Next week, Dmitry Vetrov (Higher School of Economics & Samsung AI center, Moscow) will be visiting us, and will give a talk titled “Interesting properties of the variational dropout framework”. You are all cordially invited to this talk on Thursday morning July 26, at 11:00 in C1.112 (FNWI, Amsterdam Science Park).
Abstract: Recently it was shown that dropout, popular regularization technique, can be treated as Bayesian procedure. Such Bayesian interpretation allows us to extend the initial model and to set the individual dropout rates for each weight of DNN. Variational inference automatically sets the rates to their optimal values that surprizingly leads to very high sparsification of DNN. The effect is similar in spirit to well-known ARD procedure for linear models and neural networks.
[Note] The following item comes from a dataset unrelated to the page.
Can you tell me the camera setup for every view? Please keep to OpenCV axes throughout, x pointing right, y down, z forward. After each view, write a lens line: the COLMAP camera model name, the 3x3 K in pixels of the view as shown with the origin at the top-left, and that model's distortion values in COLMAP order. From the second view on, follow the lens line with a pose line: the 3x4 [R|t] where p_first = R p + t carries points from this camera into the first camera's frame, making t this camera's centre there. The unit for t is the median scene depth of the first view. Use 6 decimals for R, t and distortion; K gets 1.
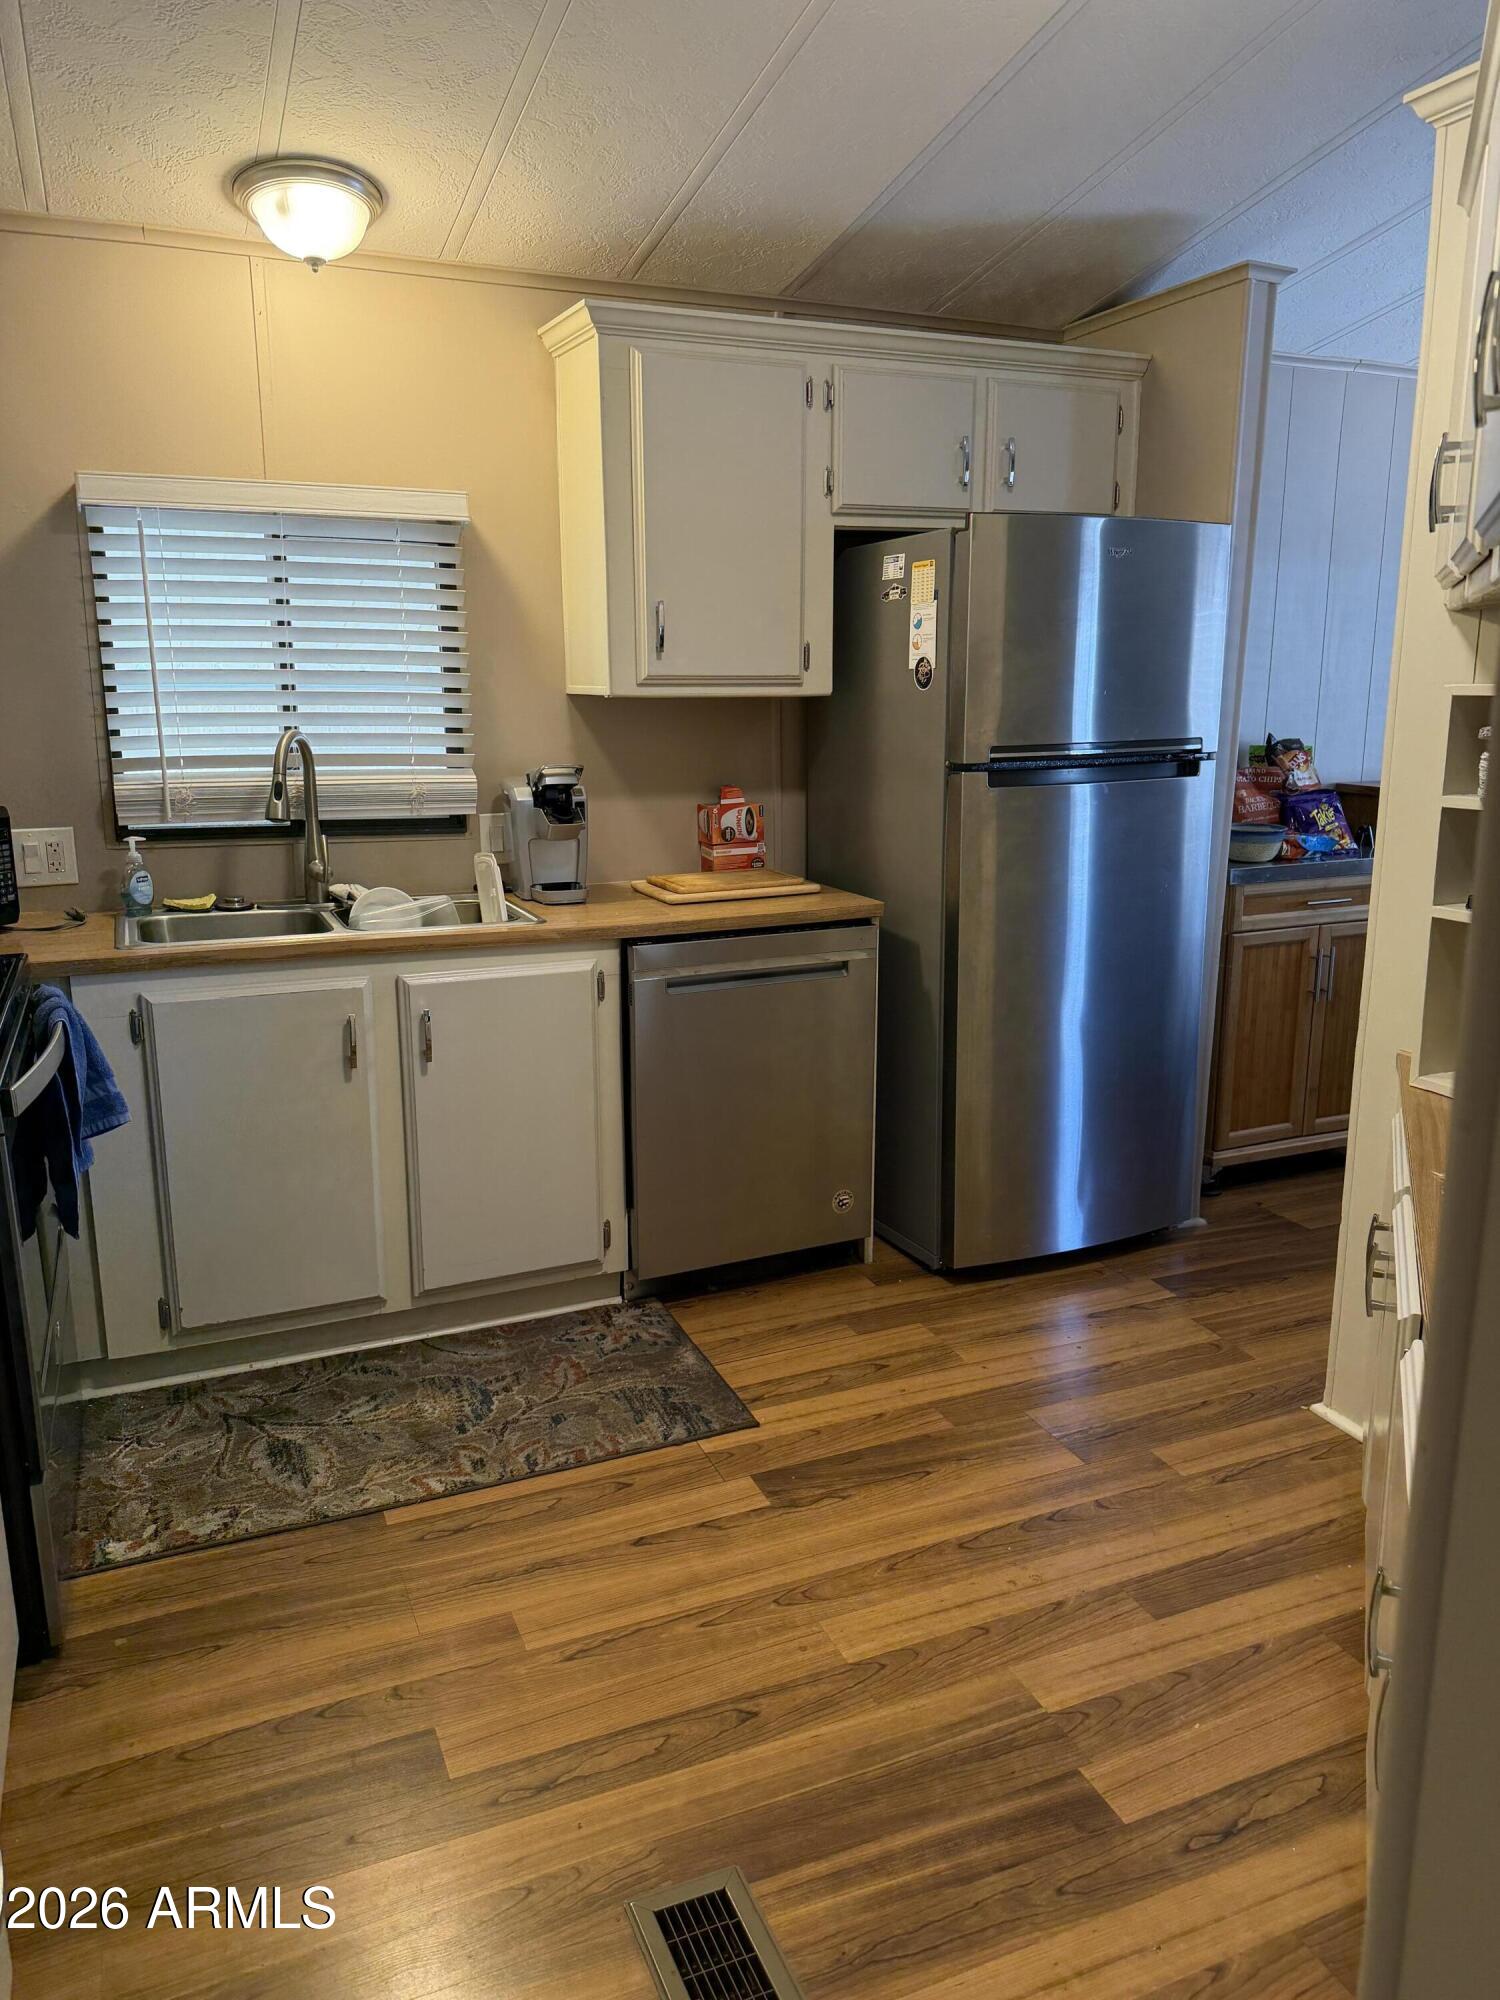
lens RADIAL K [[1384.4, 0, 750.0], [0, 1384.4, 1000.0], [0, 0, 1]] dist [0.124616, -0.199380]
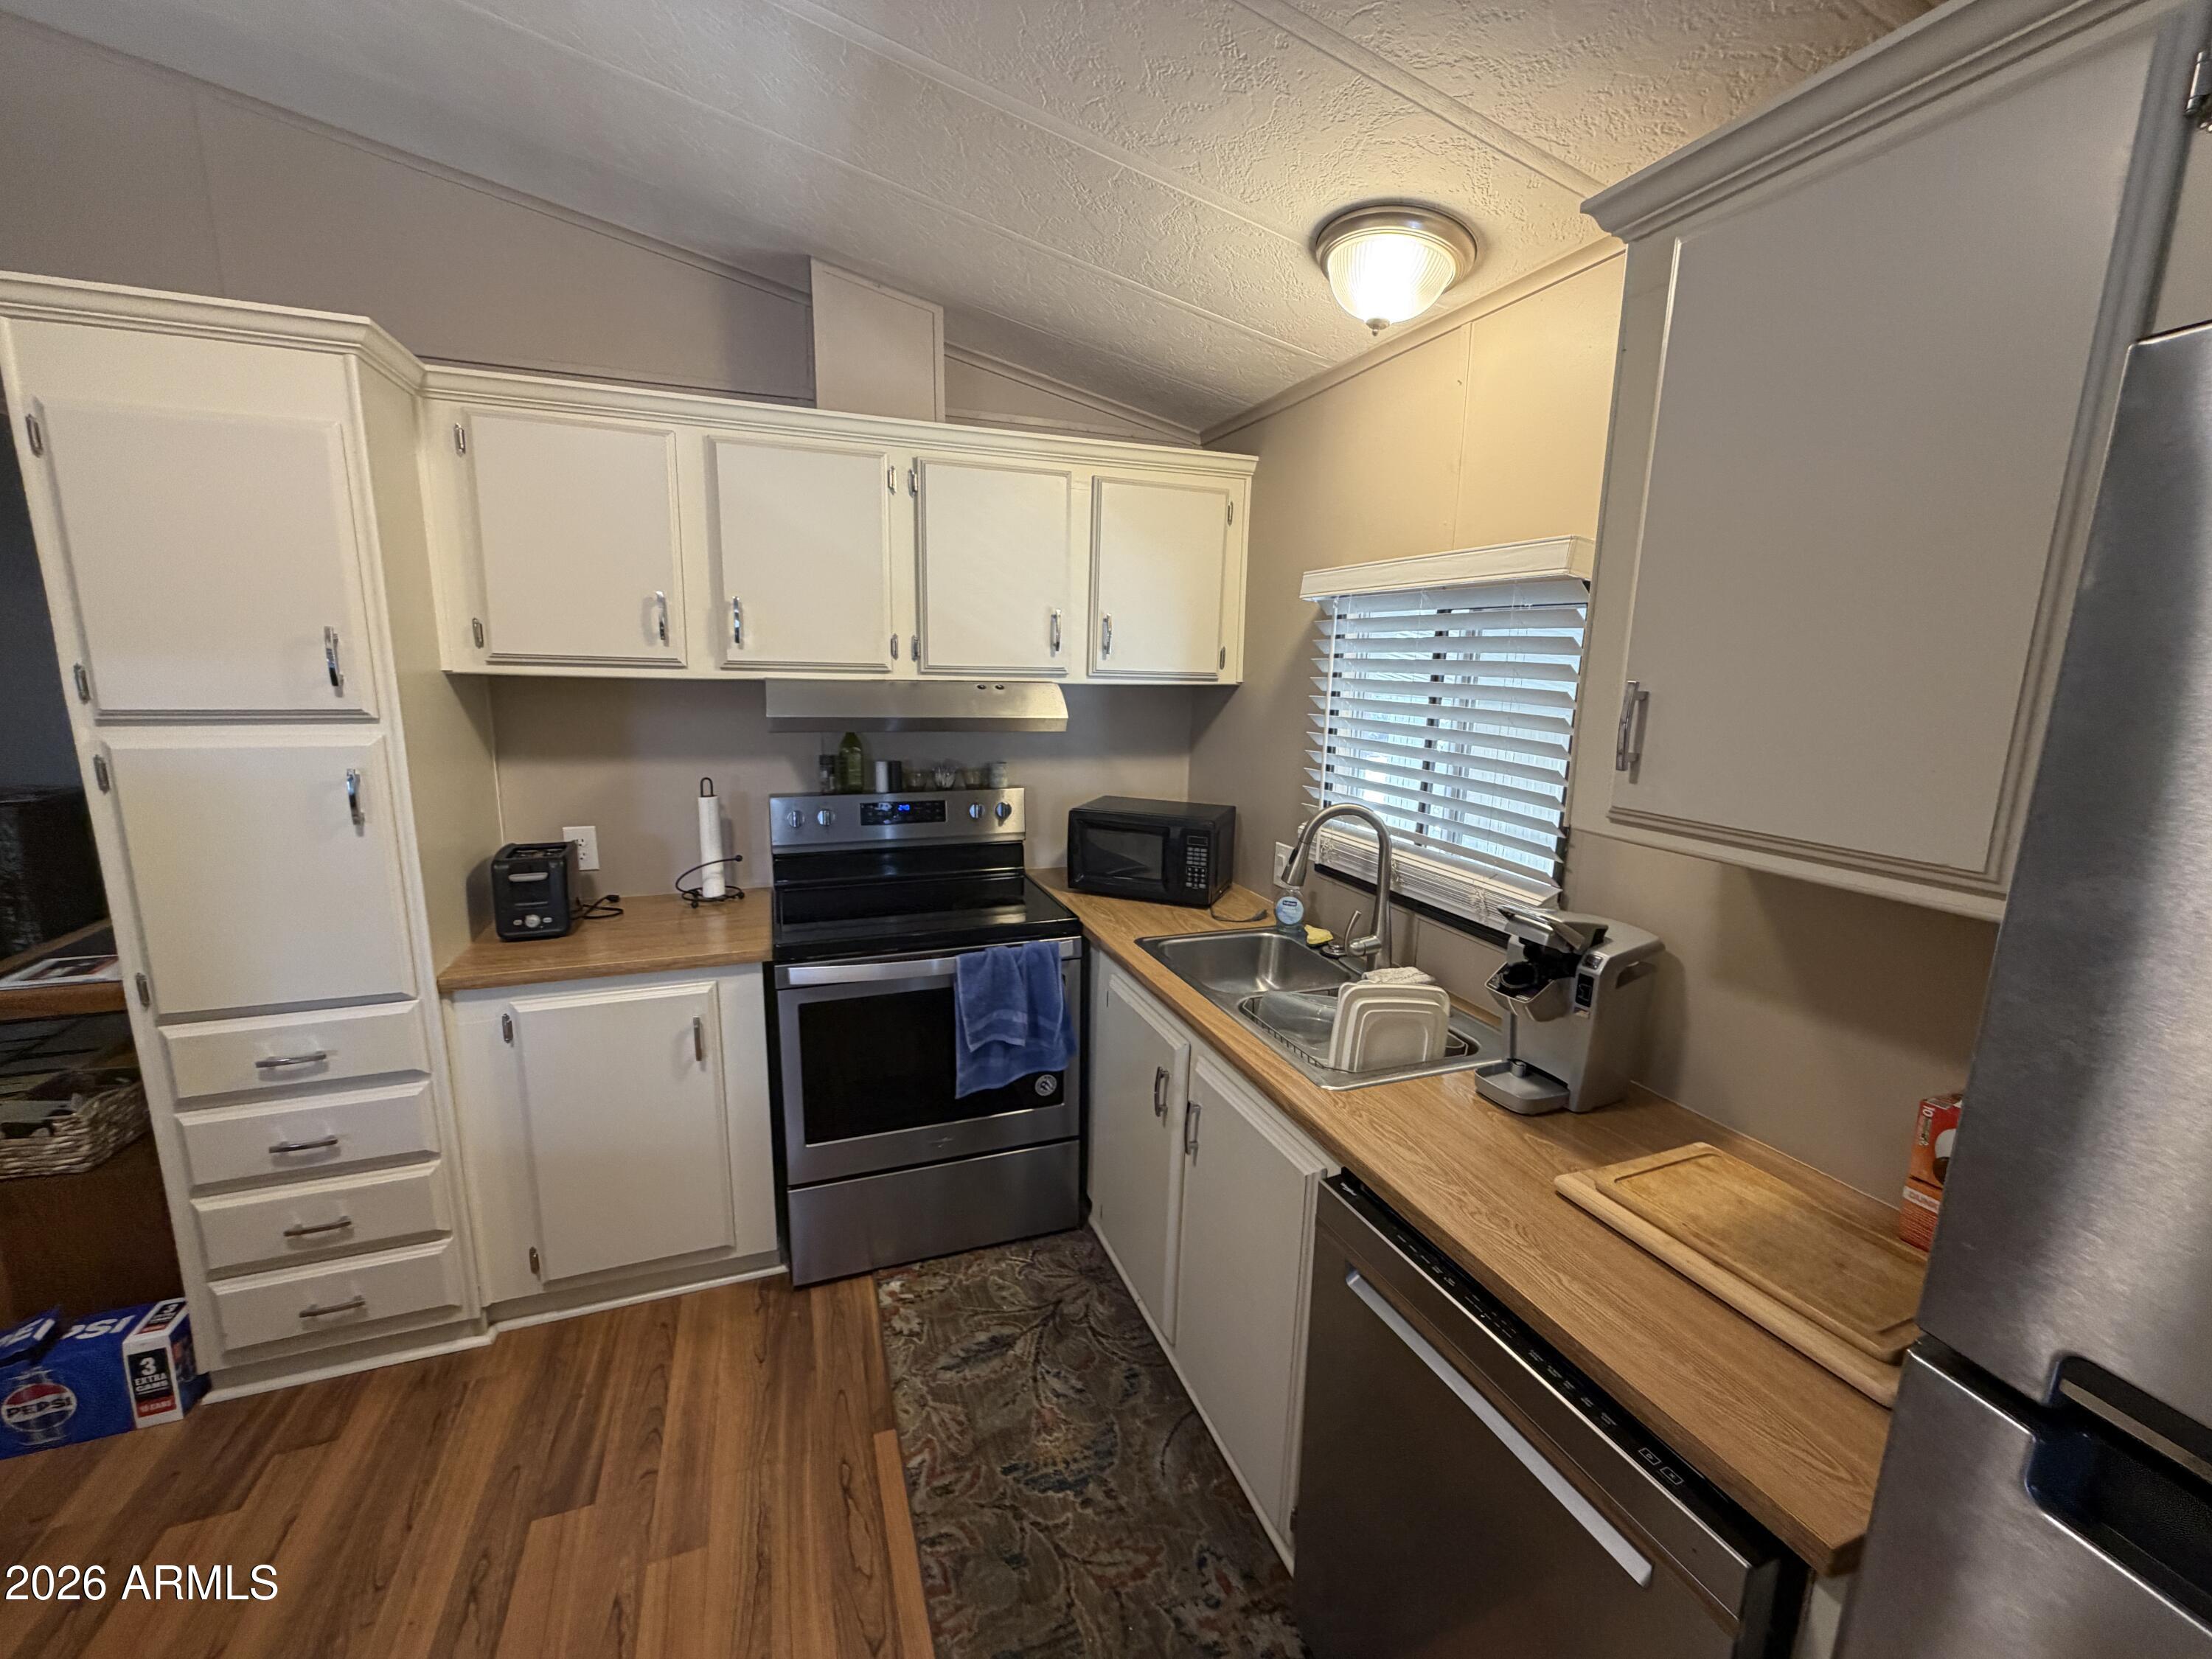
lens RADIAL K [[885.6, 0, 1106.0], [0, 885.6, 829.5], [0, 0, 1]] dist [0.001787, 0.000147]
pose [[-0.039467, 0.186187, -0.981721, 0.299584], [-0.253405, 0.948503, 0.190074, -0.245783], [0.966555, 0.256274, 0.009746, 0.814537]]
By exploiting different extension one may show that DNNs can be trained with extremely large dropout rates and even when traditional signal-to-noise ratio is zero (e.g. when all weights in the layer have zero means and tunable variances). Coupled with recent discoveries about the landscape of loss these results provide new perspective in building much more powerful yet compact ensembles and/or removing the redundancy in modern deep learning models. In the talk we will cover these topics and present our most recent results in exploring those models.
Bio: Dmitry Vetrov (graduated from Moscow State Univerisity in 2003, PhD in 2006) is research professor at Higher School of Economics, Moscow and head of deep learning lab at Samsung AI center in Moscow. He is founder and head of Bayesian methods research group which became one of the strongest research groups in Russia. Three of his former PhD students became researchers in DeepMind. His research focuses on combining Bayesian framework with deep learning models. His group is also actively involved in building scalable tools for stochastic optimization, the application of tensor decomposition methods to large-scale ML, constructing cooperative multi-agent systems, etc.